Priority task #2809
closedImprove import tasks from CSV - handle BOM
100%
Description
When the CSV contains BOM (https://en.wikipedia.org/wiki/Byte_order_mark), which is very usual for files created on Windows, then the file can't be imported and the exception is very misleading, it says that the column is not found.
The BOM is almost nowhere visible - not on Windows, not in vim, not in "less" command. It can be seen during diff.
Please support also files with BOM, so it gets ignored during import.
Workaround: add some first dummy column to the file, all other columns will be handled well. If the task supports dummy columns.
Related issues
Updated by Alena Peterová over 3 years ago
- Related to Feature #1746: Configurable encoding, support for BOM added
Updated by Tomáš Doischer over 3 years ago
- Assignee set to Tomáš Doischer
- Target version set to 3.2.0
This should be quite straightforward because BOMInputStream handles BOM only if present and so there should be no need to handle exceptions if the original reader fails (https://commons.apache.org/proper/commons-io/apidocs/org/apache/commons/io/input/BOMInputStream.html). But this needs to be tested.
Updated by Tomáš Doischer over 3 years ago
- Status changed from New to Needs feedback
- % Done changed from 0 to 80
Support for BOM in CSV was added. I also added a test - there is now a file with BOM (created in Sublime Text). I added the test for one of the tasks which extends AbstractCsvImportTask, not for AbstractCsvImportTask itself because that would be a bit of pain to do.

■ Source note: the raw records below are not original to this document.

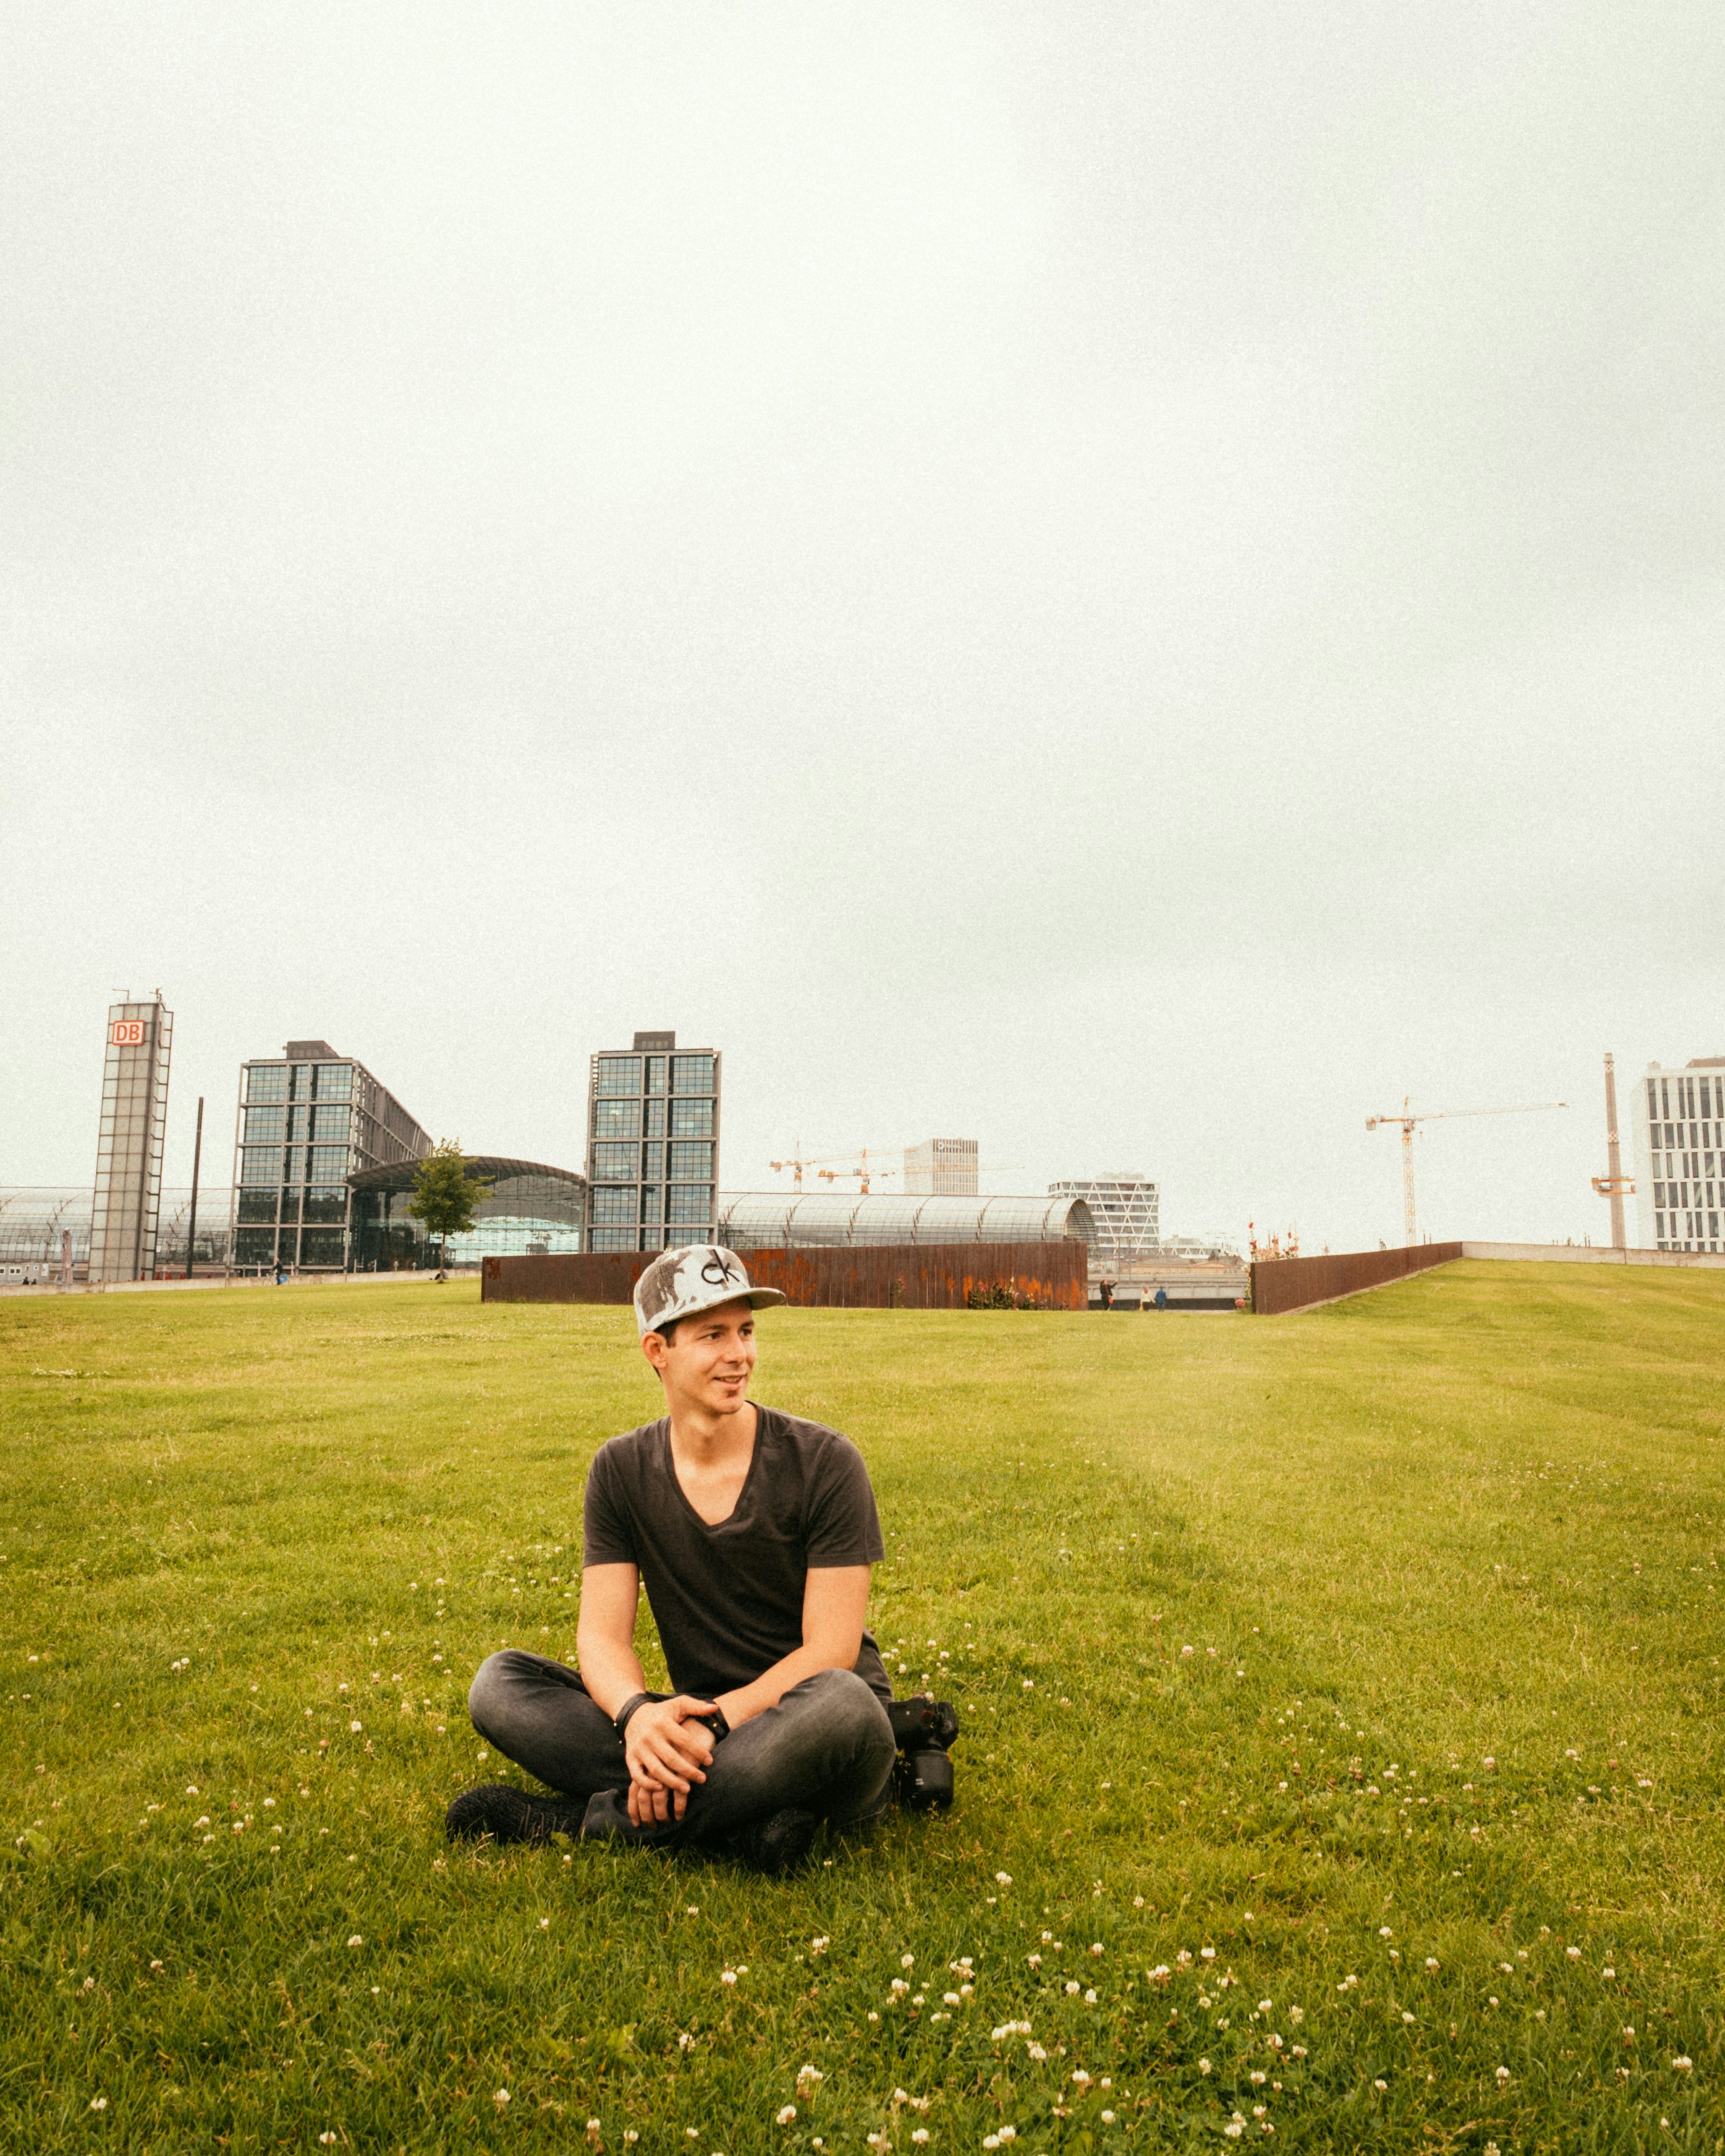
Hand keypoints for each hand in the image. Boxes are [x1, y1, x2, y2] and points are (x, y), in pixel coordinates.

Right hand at [625, 1695, 717, 1824]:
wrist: (633, 1715)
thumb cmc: (662, 1712)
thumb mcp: (678, 1704)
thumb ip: (696, 1706)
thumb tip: (715, 1709)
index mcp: (663, 1722)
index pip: (684, 1740)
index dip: (698, 1751)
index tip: (710, 1761)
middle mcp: (650, 1736)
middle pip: (671, 1758)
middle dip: (688, 1770)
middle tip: (702, 1779)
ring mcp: (639, 1749)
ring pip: (656, 1769)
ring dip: (672, 1781)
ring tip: (687, 1789)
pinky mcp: (630, 1758)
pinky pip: (637, 1775)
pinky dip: (647, 1784)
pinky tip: (661, 1788)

I didn't touch ImportAutomaticRoleAttributesFromCSVExecutor because it is obsolete. I also didn't change the documentation - this was a bug which was not mentioned before.
Code in branch: https://github.com/bcvsolutions/czechidm-extras/compare/doischer/2809-fix-issues-with-bom-in-csv-imports
@apeterova, can you give me feedback please?
Updated by Peter Štrunc over 3 years ago
- Status changed from Needs feedback to Closed
- Assignee changed from Tomáš Doischer to Peter Štrunc
- % Done changed from 80 to 100
LGTM, thanks for this fix. Merged it to develop.